*About this exercise*
From top to bottom, retype the data exactly, passing over any picture.

*The data*
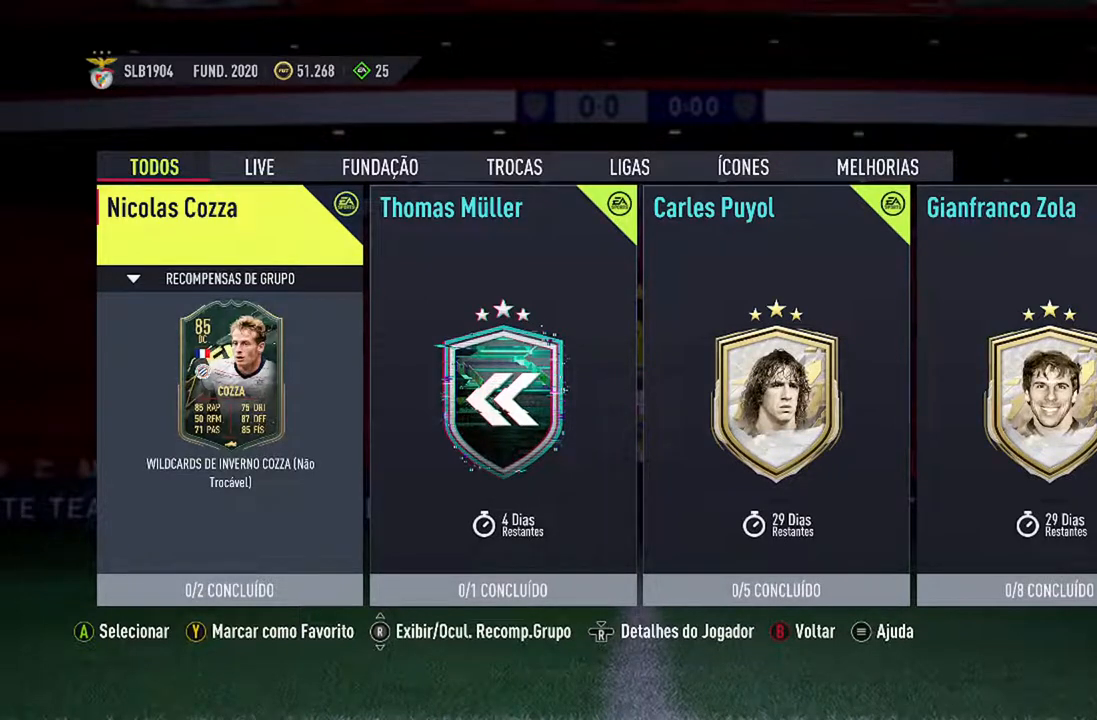
{"buttons": [], "left_stick": "center", "right_stick": "center", "events": []}
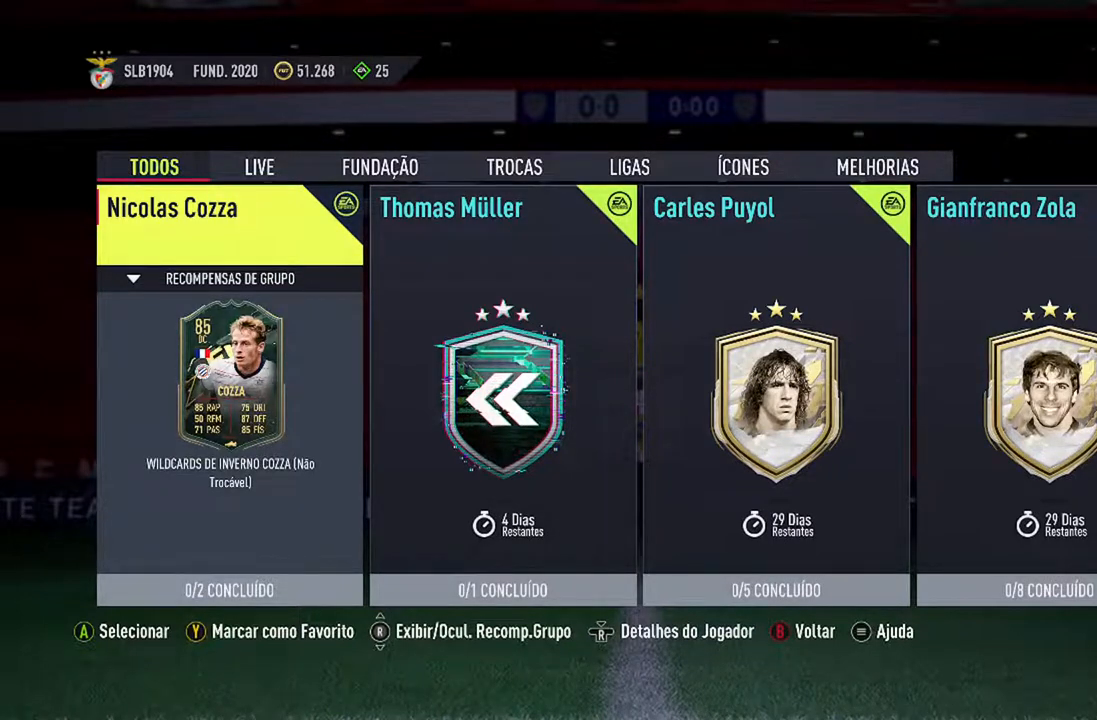
{"buttons": ["R1"], "left_stick": "center", "right_stick": "center", "events": [[433, "R1", "down"]]}
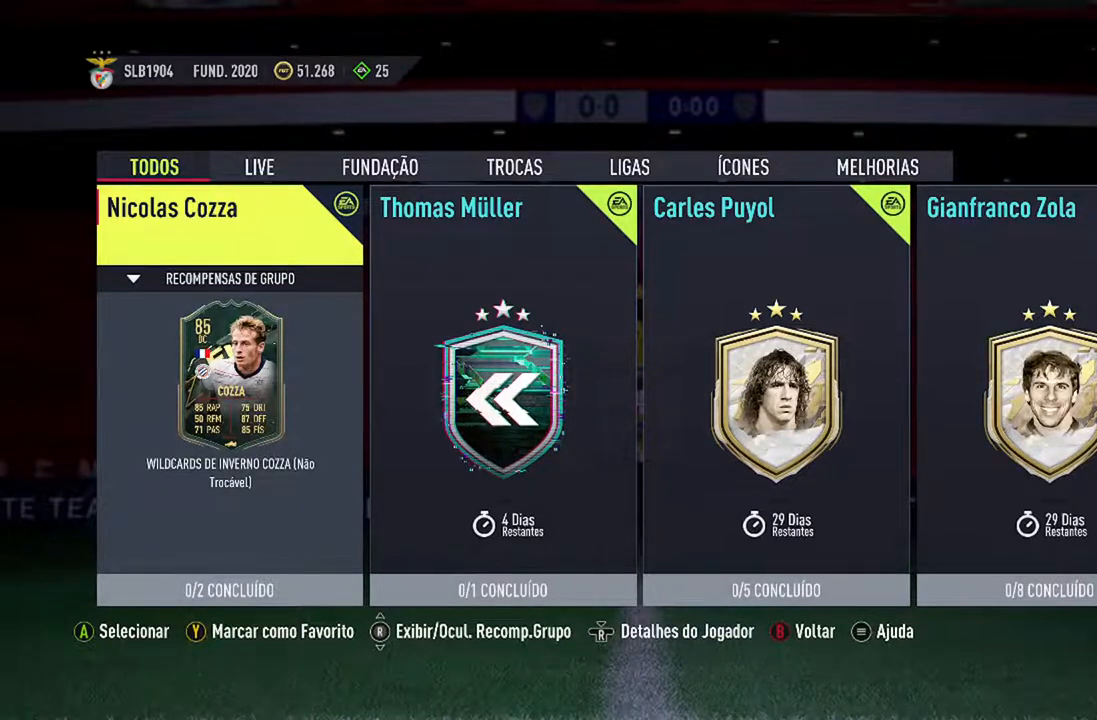
{"buttons": [], "left_stick": "center", "right_stick": "center", "events": [[67, "R1", "up"]]}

*Response to the exercise*
{"buttons": [], "left_stick": "center", "right_stick": "center", "events": []}
{"buttons": ["R1"], "left_stick": "center", "right_stick": "center", "events": [[433, "R1", "down"]]}
{"buttons": [], "left_stick": "center", "right_stick": "center", "events": [[67, "R1", "up"]]}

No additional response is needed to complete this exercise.